Consignas del ejercicio >>
1. Reescriba de forma más breve el párrafo del texto sobre la prioridad peatonal que comienza con «En el sistema de tránsito», conservando sus datos principales.
2. Prosiga el texto sobre la prioridad peatonal a partir de su última oración.

Texto proporcionado >>
Prioridad peatonal
En el sistema de tránsito, los peatones son considerados el eslabón más débil debido a su extrema vulnerabilidad frente a los vehículos motorizados. A diferencia de quienes se desplazan en automóviles, motocicletas o colectivos, las personas que caminan no cuentan con ningún tipo de protección física que amortigüe el impacto de un siniestro vial. Esta situación los expone a consecuencias graves, que pueden ir desde lesiones severas hasta la muerte, incluso cuando los accidentes ocurren a velocidades relativamente bajas. Por este motivo, la protección de los peatones y el respeto estricto de las normas de tránsito se convierten en una responsabilidad ineludible.
Según la Organización Mundial de la Salud, más de 270.000 peatones pierden la vida cada año en siniestros viales en todo el mundo, lo que los convierte en uno de los grupos más afectados por la inseguridad en las calles. Estas muertes representan una tragedia individual y familiar y también una señal de que algo está fallando en la convivencia vial. En la mayoría de los casos, los peatones son víctimas de la imprudencia de otros usuarios de la vía pública, pero en la mayoría de los casos su fragilidad hace que cualquier error tenga consecuencias mucho más graves.

Datos proporcionados >>
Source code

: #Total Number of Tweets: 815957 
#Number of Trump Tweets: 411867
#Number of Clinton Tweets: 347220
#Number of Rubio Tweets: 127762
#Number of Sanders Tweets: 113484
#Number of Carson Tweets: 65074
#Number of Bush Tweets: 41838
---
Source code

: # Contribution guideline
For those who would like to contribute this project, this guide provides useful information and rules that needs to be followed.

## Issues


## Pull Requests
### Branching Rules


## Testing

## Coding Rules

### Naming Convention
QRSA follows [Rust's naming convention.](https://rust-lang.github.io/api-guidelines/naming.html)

Respuestas por consigna >>
1. Los peatones son el eslabón más débil del tránsito, pues, a diferencia de quienes viajan en automóviles, motocicletas o colectivos, carecen de protección física ante un siniestro. Por ello pueden sufrir lesiones severas o morir incluso a velocidades relativamente bajas, lo que hace ineludible protegerlos y respetar estrictamente las normas de tránsito.

2.
Hay que tener presente que la velocidad de los vehículos es uno de los factores más determinantes en la gravedad de las lesiones. Diversos estudios demuestran que un adulto tiene aproximadamente un 10% de probabilidades de morir si es atropellado por un automóvil que circula a 30 km/h. Sin embargo, ese riesgo supera el 50% cuando la velocidad alcanza los 55 km/h. Estos datos muestran la importancia de respetar los límites de velocidad, especialmente en zonas urbanas con alta circulación peatonal, como áreas escolares, centros comerciales o barrios residenciales. Reducir la velocidad disminuye la probabilidad de un siniestro vial y aumenta las posibilidades de supervivencia en caso de que ocurra.
Otro aspecto a tener en cuenta de la vulnerabilidad peatonal es la falta de respeto por su prioridad de paso que se observa en la mayoría de nuestras ciudades. Por supuesto que hay excepciones y que no se debe generalizar. Pero a pesar de la existencia de señales claras y sendas peatonales, muchos conductores no ceden el paso, como debería ser, a quienes cruzan la calle. Estudios realizados en distintas ciudades del país muestran que un porcentaje muy bajo de automovilistas respeta efectivamente el derecho de paso del peatón. Esta conducta genera inseguridad y desconfianza, y en muchos casos lleva a que los propios peatones crucen fuera de los lugares habilitados, aumentando aún más el riesgo de accidentes que son evitables.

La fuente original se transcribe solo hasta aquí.